A blog by Jason Sansbury

Tuesday, May 09, 2006

"I didn't hear no bell..."

In the words of the great Rocky Balboa, "I didn't hear no bell."

This week has been a hard one, as I was asked to give and did give my resignation from my position as paid youth director. There is a whole mess of things that brought it to the point that it reached. Long and the short of it is that I was asked to step aside and rather than start a war, I did resign and began the move into the next chapter of my life.

Painful. I guess that is where I am at on the whole thing now. For the first day and half I kept waiting for someone to say that they were pulling my leg or to have the cameras pop-out and say "Surprise! You are on candid camera." But it just isn't going to happen. And the hurt, pain and sadness I feel for students and adults who I love deeply and who love me deeply aren't just going to go away.

But, like the great Rocky Balboa said near the end of Rocky V, "I didn't hear no bell." I certainly feel like I am in the midst of getting the crud kicked out of me. But it isn't over. Not by a long shot. I am very much certain that I am going to pick myself off the floor, dust of my sandals and find a new church to serve. No matter what men and women may say, my call is far greater. I know what I am called to do and who I am called to be. Being dismissed from one church isn't going to change that.

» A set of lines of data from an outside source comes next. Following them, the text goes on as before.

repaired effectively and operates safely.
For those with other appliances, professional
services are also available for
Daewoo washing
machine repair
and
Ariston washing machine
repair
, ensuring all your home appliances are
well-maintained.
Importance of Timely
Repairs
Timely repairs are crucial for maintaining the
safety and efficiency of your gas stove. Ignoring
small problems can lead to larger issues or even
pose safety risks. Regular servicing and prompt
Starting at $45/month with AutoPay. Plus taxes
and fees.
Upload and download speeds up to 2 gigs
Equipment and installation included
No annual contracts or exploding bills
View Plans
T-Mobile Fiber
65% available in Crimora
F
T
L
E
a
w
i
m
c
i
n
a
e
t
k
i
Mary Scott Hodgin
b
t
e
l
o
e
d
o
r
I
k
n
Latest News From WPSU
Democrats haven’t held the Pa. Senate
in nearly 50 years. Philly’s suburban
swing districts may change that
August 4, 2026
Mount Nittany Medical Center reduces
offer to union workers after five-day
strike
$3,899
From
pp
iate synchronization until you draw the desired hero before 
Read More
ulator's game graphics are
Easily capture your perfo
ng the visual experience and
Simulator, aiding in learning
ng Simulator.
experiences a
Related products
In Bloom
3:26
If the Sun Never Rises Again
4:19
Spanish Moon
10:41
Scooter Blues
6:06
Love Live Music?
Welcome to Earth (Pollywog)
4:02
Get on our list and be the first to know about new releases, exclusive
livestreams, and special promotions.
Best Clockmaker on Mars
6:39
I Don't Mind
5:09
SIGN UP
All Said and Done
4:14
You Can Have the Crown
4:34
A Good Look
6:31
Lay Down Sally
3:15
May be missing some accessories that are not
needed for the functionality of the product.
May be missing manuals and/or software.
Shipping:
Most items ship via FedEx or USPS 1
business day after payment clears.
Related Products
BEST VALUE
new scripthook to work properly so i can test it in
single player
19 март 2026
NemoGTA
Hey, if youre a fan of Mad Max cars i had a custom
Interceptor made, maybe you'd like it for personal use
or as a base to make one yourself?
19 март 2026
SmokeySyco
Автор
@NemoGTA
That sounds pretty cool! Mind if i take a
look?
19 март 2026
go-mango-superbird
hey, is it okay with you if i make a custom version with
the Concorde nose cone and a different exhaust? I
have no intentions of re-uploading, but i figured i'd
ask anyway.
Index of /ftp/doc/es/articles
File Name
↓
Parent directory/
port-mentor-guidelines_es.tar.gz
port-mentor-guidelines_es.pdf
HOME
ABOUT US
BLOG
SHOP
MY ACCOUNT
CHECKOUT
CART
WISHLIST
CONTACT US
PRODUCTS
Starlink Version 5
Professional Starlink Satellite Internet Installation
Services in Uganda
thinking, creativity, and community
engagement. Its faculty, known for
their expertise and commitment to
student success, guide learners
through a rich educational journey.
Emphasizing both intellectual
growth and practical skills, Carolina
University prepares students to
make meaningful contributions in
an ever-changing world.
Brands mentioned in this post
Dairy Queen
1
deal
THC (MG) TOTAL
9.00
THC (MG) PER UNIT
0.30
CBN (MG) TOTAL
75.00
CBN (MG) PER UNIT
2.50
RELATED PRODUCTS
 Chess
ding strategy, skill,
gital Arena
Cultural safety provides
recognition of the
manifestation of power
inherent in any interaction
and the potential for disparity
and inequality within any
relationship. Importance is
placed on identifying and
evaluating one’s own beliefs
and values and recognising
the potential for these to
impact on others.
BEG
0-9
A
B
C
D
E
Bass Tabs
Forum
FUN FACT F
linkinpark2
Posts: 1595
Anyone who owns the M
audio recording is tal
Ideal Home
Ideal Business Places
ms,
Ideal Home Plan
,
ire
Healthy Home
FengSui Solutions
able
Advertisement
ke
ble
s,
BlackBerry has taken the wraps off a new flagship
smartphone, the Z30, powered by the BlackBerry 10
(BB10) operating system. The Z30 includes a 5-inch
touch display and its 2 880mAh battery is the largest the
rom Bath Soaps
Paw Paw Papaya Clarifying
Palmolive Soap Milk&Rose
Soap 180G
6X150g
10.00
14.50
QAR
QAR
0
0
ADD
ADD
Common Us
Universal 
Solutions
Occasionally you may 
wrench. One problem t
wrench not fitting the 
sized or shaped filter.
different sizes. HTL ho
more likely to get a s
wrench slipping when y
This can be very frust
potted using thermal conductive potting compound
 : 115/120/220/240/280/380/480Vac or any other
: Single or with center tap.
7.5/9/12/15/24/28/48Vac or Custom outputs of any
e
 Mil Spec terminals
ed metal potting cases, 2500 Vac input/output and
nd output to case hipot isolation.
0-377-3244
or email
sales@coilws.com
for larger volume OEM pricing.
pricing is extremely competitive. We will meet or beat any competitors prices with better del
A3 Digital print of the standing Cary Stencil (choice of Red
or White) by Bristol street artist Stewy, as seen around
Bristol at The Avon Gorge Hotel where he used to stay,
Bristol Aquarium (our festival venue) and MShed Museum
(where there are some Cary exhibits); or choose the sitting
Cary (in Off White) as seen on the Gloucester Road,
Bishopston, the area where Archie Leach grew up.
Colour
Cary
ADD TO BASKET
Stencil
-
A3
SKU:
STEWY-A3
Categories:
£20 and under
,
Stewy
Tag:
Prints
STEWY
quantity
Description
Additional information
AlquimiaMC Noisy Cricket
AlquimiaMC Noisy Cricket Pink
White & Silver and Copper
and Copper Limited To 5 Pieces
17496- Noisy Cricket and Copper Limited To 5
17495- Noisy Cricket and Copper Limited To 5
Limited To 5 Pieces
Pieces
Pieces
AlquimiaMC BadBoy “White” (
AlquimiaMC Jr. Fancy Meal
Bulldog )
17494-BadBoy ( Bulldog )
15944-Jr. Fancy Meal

So, if you are the praying kind, pray for my friends who are being left to pick up the pieces of a situation that they didn't create and that they weren't consulted on. When I arrived at Cornerstone, one of the things I said was that I felt like my highest goal and most important use of my time would be to build a team of adults to minister to students. 4 years later, that group will keep doing exactly that and I could not be prouder of them. The kids come first and they are demonstrating that love and dedication in ways far better than I ever could. If they are the largest part of my legacy at Cornerstone, then I am humbled by the way they honor me and what I taught them by continuing on in the work God has called them to. (It isn't and never was about me...)

Pray for the students who are devastated. They are shocked, hurt, and feeling like the church has betrayed them and their hearts in a major way. Pray that they would fix their eyes on Jesus and that He will carry them on. (It isn't and never was about me...)

And lastly, pray for the folks who are rejoicing in the midst of the mourners. (It isn't and never was about me...)

And I will close with the words from a David Wilcox song:
"Look, if Someone wrote a play
just to glorify
what's stronger than hate,
would they not arrange the stage
To look as if the Hero came too late
He's almost in defeat
It's looking like the Evil side will win,
so on the edge
of every seat,
from the moment that the whole thing begins
It is... Love who makes the mortar
And it's love who stacked these stones
And it's love who made the stage here
Although it looks like we're alone
In this scene set in shadows
Like the night is here to stay
There is evil cast around us
But it's love that wrote the play...
For in this darkness love can show the way."

2 Comments:

At 11:59 PM , Anonymous Anonymous said...

You can still minister to youth without holding the title of youth minister. But goodluck in the job search world, for the bills' sake. You're awesome.

 
At 8:41 AM , Blogger Mamakomeere said...

Oh Jay, It hurts my heart for you to be sad. But, it is clear that He has a plan for you...It is sooo hard to see this to be true when part of His plan causes pain. Keep your eyes forward and up. Your call is bigger than anything any of us can imagine. We love you.